As backstories go, there are some helpful ingredients. It is hard to discuss them without spoiling the film, so speaking in generalities: We now know how Han and Chewbacca (Joonas Suatamo) became loyal partners in a life of crime and rebellion against the empire. We also know how old Chewy is and the larger story of his people.
Similarly, we get a better understanding of Lando Calrissian (Donald Glover). As the owner of the Millennium Flacon back when it had not become an old and battered vessel, we discover that he won it in a card game. We also see him as the genius he is with technology and where his love for artificial intelligence took him. We also see how he lost his ship.
In a similar way we have a slightly better understanding of Darth Maul (Ray Park). His evil power transcends the purposes of the empire and creates an appropriately sinister image for who he is in the tales.

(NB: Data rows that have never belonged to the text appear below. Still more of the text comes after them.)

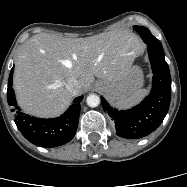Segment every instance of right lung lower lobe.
I'll list each match as a JSON object with an SVG mask.
<instances>
[{
  "mask_svg": "<svg viewBox=\"0 0 187 187\" xmlns=\"http://www.w3.org/2000/svg\"><path fill=\"white\" fill-rule=\"evenodd\" d=\"M14 67L11 69L7 101L15 113V124L22 135L31 143L40 147H56L69 142L76 133L79 115L80 102L83 96L74 99L68 110L58 118L40 119L27 115L17 106L14 90L12 88Z\"/></svg>",
  "mask_w": 187,
  "mask_h": 187,
  "instance_id": "98d812e1",
  "label": "right lung lower lobe"
}]
</instances>
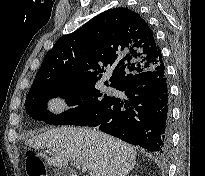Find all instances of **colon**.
<instances>
[{
  "instance_id": "5ec220e1",
  "label": "colon",
  "mask_w": 205,
  "mask_h": 176,
  "mask_svg": "<svg viewBox=\"0 0 205 176\" xmlns=\"http://www.w3.org/2000/svg\"><path fill=\"white\" fill-rule=\"evenodd\" d=\"M25 171L27 176H47L43 160L33 151L24 154Z\"/></svg>"
}]
</instances>
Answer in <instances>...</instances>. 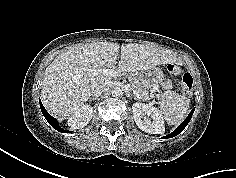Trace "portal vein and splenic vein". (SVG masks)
I'll return each mask as SVG.
<instances>
[{"mask_svg":"<svg viewBox=\"0 0 236 178\" xmlns=\"http://www.w3.org/2000/svg\"><path fill=\"white\" fill-rule=\"evenodd\" d=\"M92 74L93 75L103 74V75H107V76H110V77H117V76L120 75V73L117 70L108 69V68H102L100 70H94V71H92ZM134 92H135V94L138 98H141L136 91H134Z\"/></svg>","mask_w":236,"mask_h":178,"instance_id":"portal-vein-and-splenic-vein-1","label":"portal vein and splenic vein"}]
</instances>
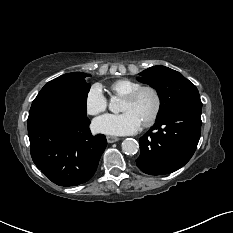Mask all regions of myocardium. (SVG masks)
Instances as JSON below:
<instances>
[{
  "label": "myocardium",
  "instance_id": "myocardium-1",
  "mask_svg": "<svg viewBox=\"0 0 233 233\" xmlns=\"http://www.w3.org/2000/svg\"><path fill=\"white\" fill-rule=\"evenodd\" d=\"M143 91H150L154 95L155 98V106L154 109L151 113V115L143 122V126L148 127L152 125L155 120L157 119L161 106H162V100L159 91L157 88L151 85H141L140 87L136 88L132 92L128 93L123 97V99L128 100V101H134L137 99V97L143 92Z\"/></svg>",
  "mask_w": 233,
  "mask_h": 233
}]
</instances>
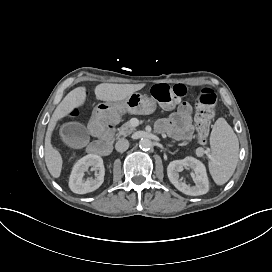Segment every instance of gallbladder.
<instances>
[{
    "instance_id": "obj_1",
    "label": "gallbladder",
    "mask_w": 272,
    "mask_h": 272,
    "mask_svg": "<svg viewBox=\"0 0 272 272\" xmlns=\"http://www.w3.org/2000/svg\"><path fill=\"white\" fill-rule=\"evenodd\" d=\"M60 135L63 142L71 148H83L90 142L86 126L79 122H68L61 126Z\"/></svg>"
}]
</instances>
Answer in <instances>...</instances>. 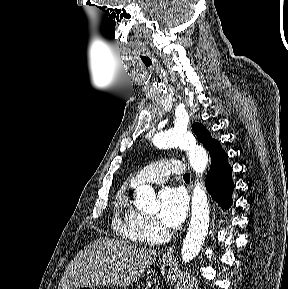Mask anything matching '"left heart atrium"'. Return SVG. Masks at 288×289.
<instances>
[{"label": "left heart atrium", "instance_id": "obj_1", "mask_svg": "<svg viewBox=\"0 0 288 289\" xmlns=\"http://www.w3.org/2000/svg\"><path fill=\"white\" fill-rule=\"evenodd\" d=\"M158 219L169 228L178 227L187 213V197L176 187H165L159 193Z\"/></svg>", "mask_w": 288, "mask_h": 289}]
</instances>
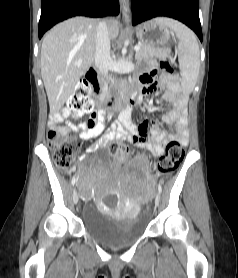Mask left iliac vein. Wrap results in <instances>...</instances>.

In this backstory we are also introduced to two new characters, one of whom will undoubtedly appear in the sequels. Beckett (Woody Harrelson) is a mentor for Han as they meet on the field of battle where Beckett has stolen an officer’s uniform in order to commandeer a ship. With a distrusting swagger Beckett becomes the unexpected ingredient in this complex tale.
Similarly we meet Qi’ra (Emilia Clarke) the childhood love of Han. With a survivor’s instinct and genius intellect, Qi’ra not only makes a way for herself when she and Han are separated years earlier, but seems to have become compromised in ways that are not yet fully understood.
There is no doubt that the Star Wars films along with these additional stories are entertaining. Directed by Ron Howard, this particular backstory is a good addition to the library. However, the battle between good and evil is not clearly portrayed and “The Force” is not even hinted at as a universal power for good or for evil.
- When Han has to leave Qi’ra behind, he makes it his mission in life to become a pilot and buy a ship to come back for her. Do you believe Qi’ra had the same loyalty? Why do you answer as you do?
- As the Empire expands the collapse of normal life on the planets of their systems degenerate. How do you see either the expansion of military might or economic advantage doing the same today in our real world? Are you a part of the rebellion or the empire?
- It is the nature of a life well lived to learn how to trust. Yet Beckett tells Han to trust no one. In the end Han did just that. What do you think this episode did to Han? Does it fit the Han we came to know in the original films? Was this what gave him his future pathos?